The MTT colorimetric assay was used to assess the effectiveness of the test compounds in preventing the cytopathic effect that occurs as a result of HIV-1 replication. The laboratory-adapted strain of human immunodeficiency virus type 1 (HIV-1IIIB) obtained from the National Institutes of Health HIV Reagent Program was used in this experiment. A total of 50 µl of different concentrations (800 – 8.192 × 105 μg/mL) of the test compounds were seeded into 96-well flat-bottomed microtiter culture plates containing HIV-infected MT-4 cells.

Our findings from the antiviral assay revealed that the ethyl acetate and hexane fractions of twigs of C. dichogamus showed less anti-HIV1 activity against HIV-1IIIB. The inactivity of these fractions does not prove that they do not possess anti-HIV-1 activity. These fractions can be further investigated for their activity against other viral strains.

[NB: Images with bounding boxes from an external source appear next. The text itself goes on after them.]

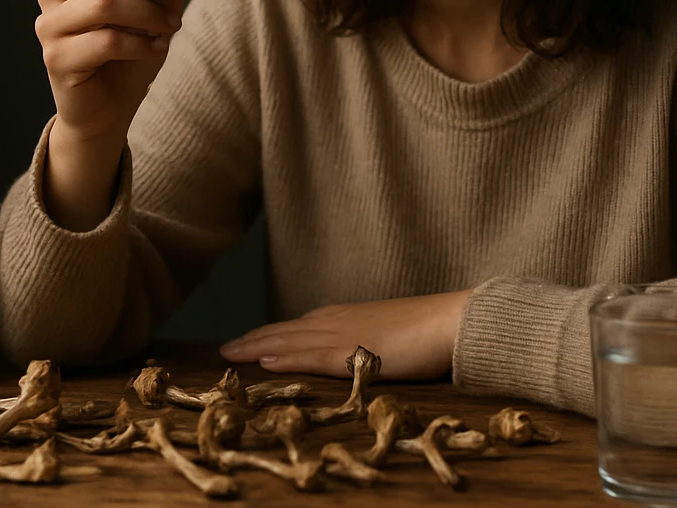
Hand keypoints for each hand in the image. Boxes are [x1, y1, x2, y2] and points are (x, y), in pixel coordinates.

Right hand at [35, 0, 193, 140]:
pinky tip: (155, 48)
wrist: (109, 107)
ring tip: (172, 25)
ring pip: (104, 3)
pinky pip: (106, 41)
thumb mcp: (153, 6)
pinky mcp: (56, 58)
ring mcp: (50, 25)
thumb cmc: (130, 51)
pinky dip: (140, 43)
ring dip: (148, 11)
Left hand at [218, 290, 471, 380]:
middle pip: (286, 329)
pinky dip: (283, 357)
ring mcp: (342, 335)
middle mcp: (338, 320)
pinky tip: (262, 361)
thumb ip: (368, 341)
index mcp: (347, 315)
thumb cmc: (428, 330)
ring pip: (289, 340)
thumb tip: (358, 352)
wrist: (451, 322)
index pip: (299, 325)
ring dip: (257, 346)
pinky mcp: (350, 353)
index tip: (249, 339)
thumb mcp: (390, 334)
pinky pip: (308, 356)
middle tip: (225, 348)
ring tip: (230, 353)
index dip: (272, 332)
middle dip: (254, 338)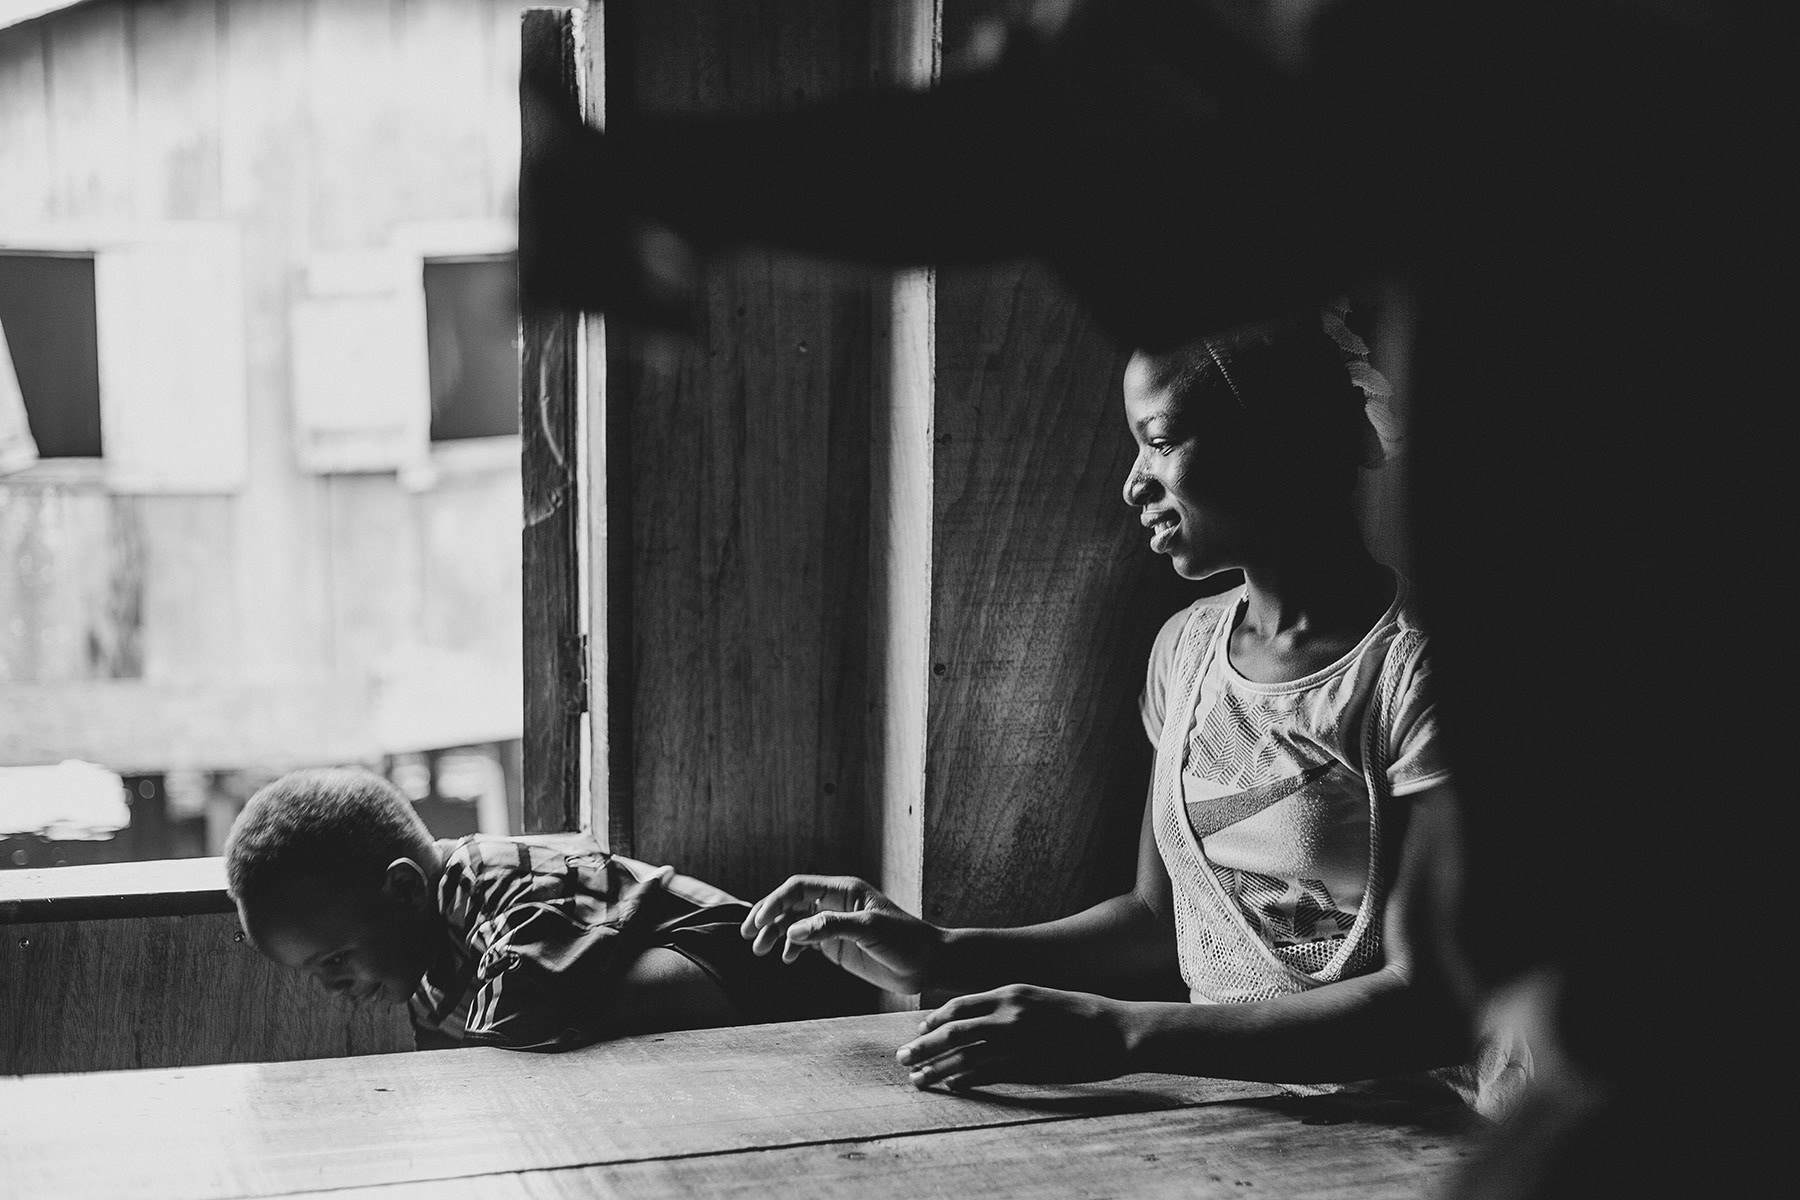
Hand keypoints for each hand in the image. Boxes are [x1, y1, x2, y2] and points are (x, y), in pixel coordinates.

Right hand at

The phytochemical analysis in the current study confirmed the presence of flavonoids, saponins, phenolic compounds, and terpenes in methanol, ethyl acetate, dichloromethane, and hexane fractions of the twigs of C. dichogamus. Alkaloids and glycosides were present in the dichloromethane, ethyl acetate, and methanol fractions but were absent in the hexane fractions. Tannins were present in the methanol and ethyl acetate fractions of C. dichogamus but were absent in the hexane and dichloromethane fractions.

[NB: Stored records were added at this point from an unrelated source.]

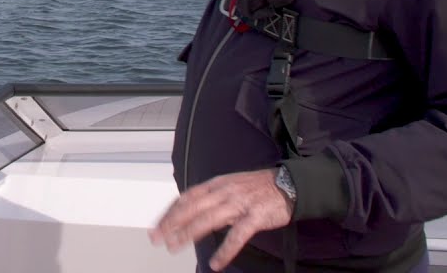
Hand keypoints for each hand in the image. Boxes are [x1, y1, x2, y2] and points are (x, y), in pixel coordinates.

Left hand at [149, 169, 292, 270]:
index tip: (157, 225)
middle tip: (157, 238)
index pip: (186, 197)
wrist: (290, 184)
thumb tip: (194, 214)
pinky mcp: (255, 216)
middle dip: (172, 222)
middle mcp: (224, 191)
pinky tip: (216, 263)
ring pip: (208, 219)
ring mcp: (239, 203)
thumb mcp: (231, 187)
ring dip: (189, 233)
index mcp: (216, 184)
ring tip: (176, 246)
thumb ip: (212, 200)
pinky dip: (226, 250)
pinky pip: (237, 235)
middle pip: (192, 207)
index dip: (170, 211)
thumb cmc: (259, 188)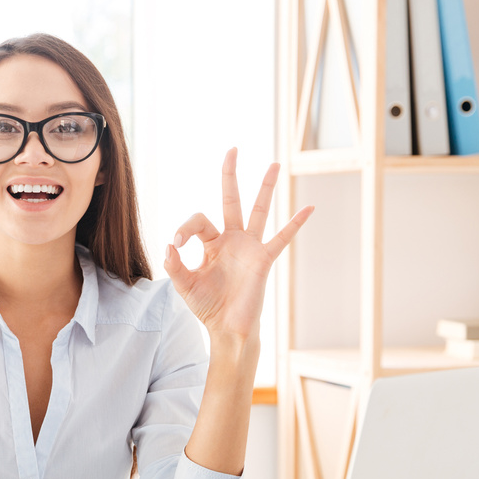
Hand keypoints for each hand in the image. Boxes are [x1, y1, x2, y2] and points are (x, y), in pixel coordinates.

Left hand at [165, 148, 313, 343]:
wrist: (227, 328)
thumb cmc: (207, 306)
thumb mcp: (184, 285)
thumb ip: (174, 265)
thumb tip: (169, 245)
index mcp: (211, 243)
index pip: (198, 221)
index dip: (185, 228)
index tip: (177, 245)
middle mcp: (231, 239)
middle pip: (231, 200)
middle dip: (230, 175)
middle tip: (232, 150)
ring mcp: (249, 247)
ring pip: (259, 210)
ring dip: (266, 187)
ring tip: (274, 164)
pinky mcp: (263, 259)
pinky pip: (281, 238)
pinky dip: (295, 224)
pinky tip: (309, 208)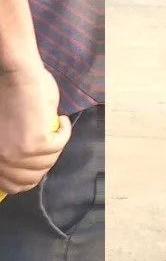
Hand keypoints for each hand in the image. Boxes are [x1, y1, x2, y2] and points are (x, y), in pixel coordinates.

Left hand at [0, 61, 69, 192]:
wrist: (18, 75)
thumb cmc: (9, 95)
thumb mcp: (4, 132)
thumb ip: (11, 151)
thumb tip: (26, 166)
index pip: (13, 185)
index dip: (28, 179)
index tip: (37, 168)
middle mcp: (4, 158)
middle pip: (32, 178)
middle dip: (45, 162)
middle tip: (50, 144)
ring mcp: (20, 153)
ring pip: (48, 162)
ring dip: (55, 145)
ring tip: (55, 128)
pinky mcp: (37, 143)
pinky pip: (59, 146)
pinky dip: (64, 133)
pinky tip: (62, 121)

Regarding preventing the cytopathic effect of the virus, the methanol fraction showed the best antiviral activity by inhibiting 90% of the cytopathic effect of the virus on the cell line (IC50 = 0.06) compared to the other fractions (Fig. 3). The potency of the methanol extract to inhibit the cytopathic effect of the virus could be due to one of the bioactive compounds. A previous study by Aldhaher et al.[9] is in agreement with our phytochemical screening findings for the presence of terpenes in twigs of the fractions, which could have contributed to the observed anti-HIV activity of the methanol fraction. Triterpenoids exhibit antibacterial activities, making the plant useful in treating respiratory infections that are of bacterial origin [32]. Moderate anti-HIV activity was reported for cyanthiwigin B, a diterpene isolated from the Jamaican sponge Myrmekioderma styx, in a cell-based in vitro assay. Similarly, other diterpenes, such as betulinic acid, platanic acid and oleanolic acid, isolated from the leaves of Syzigium claviflorum have exhibited anti-HIV activity [33].

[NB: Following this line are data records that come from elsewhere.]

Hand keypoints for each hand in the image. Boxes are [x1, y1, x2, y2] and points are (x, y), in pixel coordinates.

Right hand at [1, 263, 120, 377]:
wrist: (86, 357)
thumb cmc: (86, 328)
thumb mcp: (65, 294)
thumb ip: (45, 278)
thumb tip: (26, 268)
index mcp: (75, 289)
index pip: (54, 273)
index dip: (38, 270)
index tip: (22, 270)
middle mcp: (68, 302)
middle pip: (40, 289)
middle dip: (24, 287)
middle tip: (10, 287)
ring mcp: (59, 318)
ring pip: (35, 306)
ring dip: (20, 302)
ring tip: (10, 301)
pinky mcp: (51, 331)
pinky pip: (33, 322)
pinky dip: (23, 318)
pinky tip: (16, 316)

The potency of the methanol extract to inhibit the cytopathic effect of the virus could also be due to the saponins in the twigs of the plant. In agreement with our phytochemical screening results, Johns et al. [34] reported the presence of high levels of saponins in C. dichogamus crude stem extracts with efficacy in lowering cholesterol levels in humans and animals, validating the traditional use of the plant in cardiovascular conditions. Previous studies have shown the efficacy of soybean saponins isolated from soybean seeds in inhibiting HIV-1 replication in MT-4 cells [35]. In another study, acetin, a tetracyclic saponin isolated from the rhizome of Cimicifuga racemosa (black cohosh), showed potent anti-HIV activity [36].

Conclusion

To conclude the study, out of four solvent fractions of C. dichogamus screened for anti-HIV activity using human T-lymphocytic MT-4 cells, the methanolic soluble fraction of the twigs of C. dichogamus showed potential anti-HIV1 potential as replication inhibitors. Furthermore, since the fractions from twigs of C. dichogamus have not been previously analyzed, the methanol fractions could be explored further for activity on different retroviral enzymes. Furthermore, the fraction could be considered for further studies considering the low IC50 values compared to CC50 values. The margin between the maximum nontoxic concentrations (MNTC) limit and the IC50 value was high, confirming its safety.